Pensando anche alle comunità immigrate (e Ferzan è arrivato a Roma dalla Turchia, nell’ormai lontano 1977, per studiare cinema), ci si crea sul posto un gruppo di riferimento e di aiuto reciproco, proprio perché non si ha la famiglia vicino.
“Anche su questo non credo ci sia una regola”, dice. E ricorda la sua persona esperienza. “Sono stato fortunato – dichiara –. Sono arrivato a Roma aiutato economicamente da mio padre, a differenza di tanti migranti mossi dalla necessità. Loro sono spesso il capro espiatorio e il paravento che serve alla politica per distrarre l’attenzione da altri problemi”.

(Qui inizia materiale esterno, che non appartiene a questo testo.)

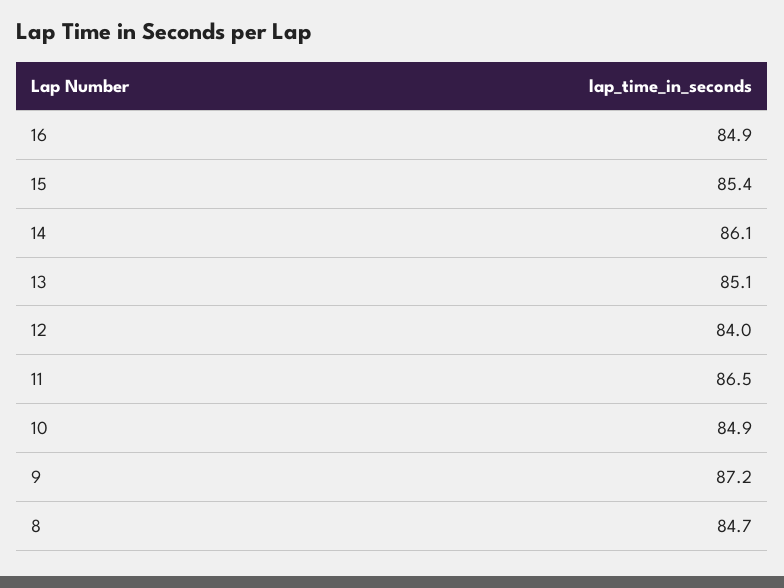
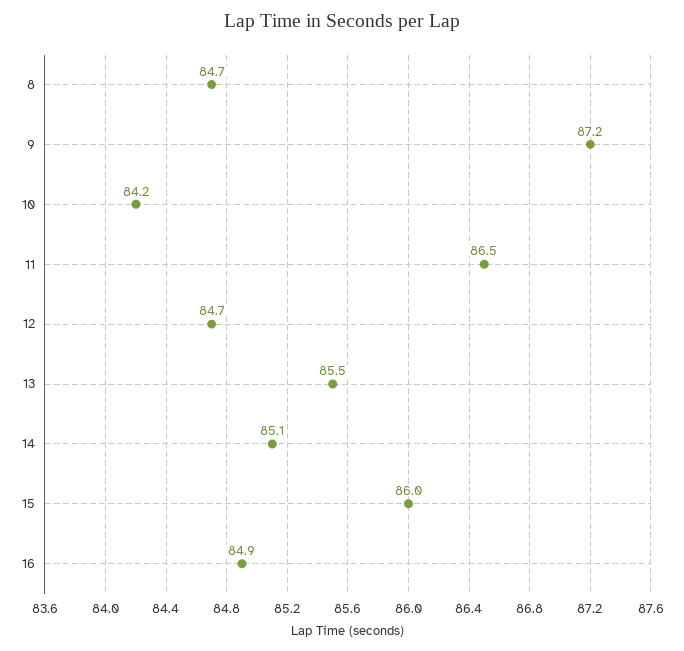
15: 85.4 -> 86
14: 86.1 -> 85.1
13: 85.1 -> 85.5
12: 84 -> 84.7
10: 84.9 -> 84.2

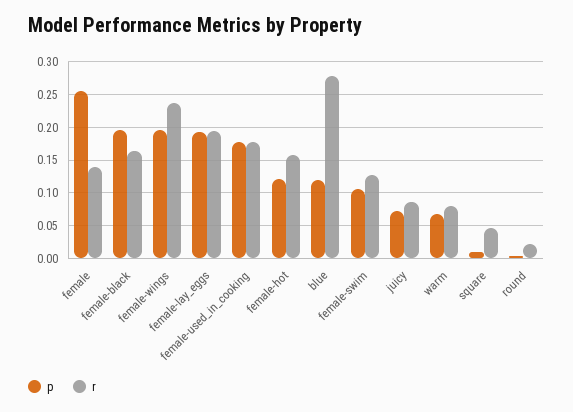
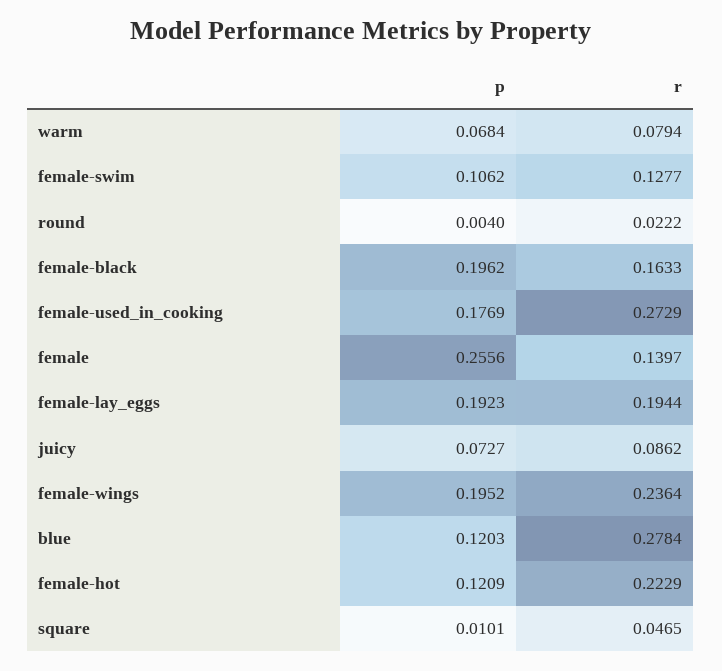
r, female-used_in_cooking: 0.18 -> 0.2729
r, female-hot: 0.16 -> 0.2229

Questo non significa sottovalutare i problemi reali. “Se i migranti non trovano un’accoglienza, una società che li accetta, un lavoro, relazioni forti, finiscono per aumentare la marginalità e l’illegalità – osserva –. E se vedo gente che spaccia sotto casa mia mi arrabbio, non perché sono stranieri, ma perché sono spacciatori”.

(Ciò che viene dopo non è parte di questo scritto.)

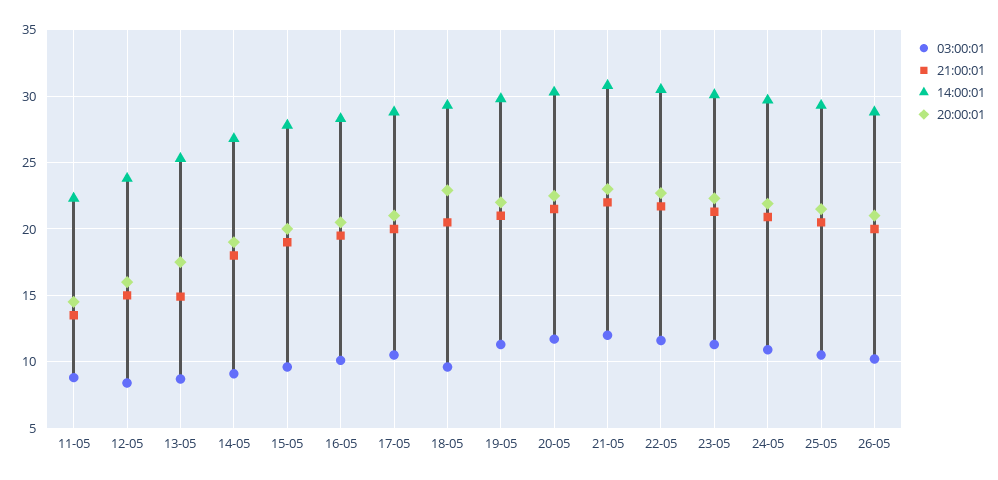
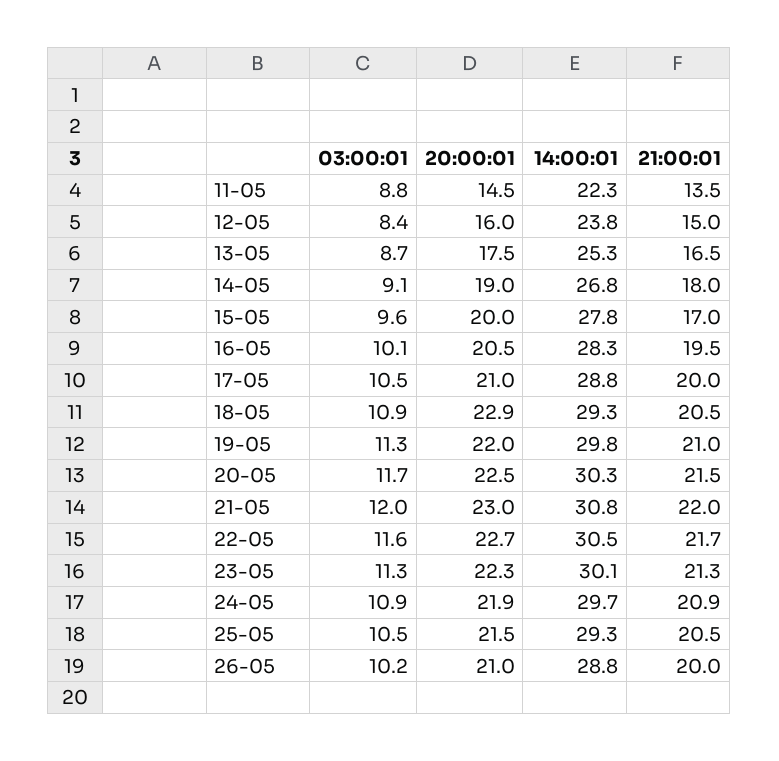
21:00:01, 13-05: 15 -> 16.5
21:00:01, 15-05: 19 -> 17
03:00:01, 18-05: 9.5 -> 10.9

Che collegamento c’è tra l’Ozpetek degli esordi, quello di Bagno turco e Harem Suaré, e quello che racconta storie italiane? “Io non credo alla nazionalità di un film – risponde sicuro –. Credo ai sentimenti, al periodo della vita in cui un certo progetto si colloca”.
Diamanti è dedicato a tre attrici, oggi scomparse: Monica Vitti, Mariangela Melato e Virna Lisi. Tre miti del cinema, con cui Ferzan non ha mai lavorato, ma che in un modo o nell’altro hanno lasciato un’impronta nella sua vita.
“Monica Vitti, dopo il successo di Bagno turco, il mio primo film, mi predisse che avrei fatto molte cose buone – ricorda il regista –. Avevo pensato a Virna per un ruolo, ma poi scelsi un’altra attrice, che mi sembrava più adatta. Lei non se la prese, ma non abbiamo più lavorato insieme. Mariangela mi aveva chiesto di tenerla in considerazione, ma quando finalmente avevo una parte da proporle, lei era già molto malata e mi rispose che non era più in grado di lavorare”.
Sono loro i “diamanti” del cinema italiano. Ma lo sono anche i personaggi femminili del film ospite della rassegna a Buenos Aires. Perché si formano sotto pressione e perché sono duri. “Non sono duri, sono resistenti – specifica Ferzan –. Non è la stessa cosa. Il diamante è una pietra che resiste a tante cose. Come le donne”.
Diamanti sarà replicato l’11 aprile alle 19 e il 13 aprile alle 14, sempre al Recoleta Village.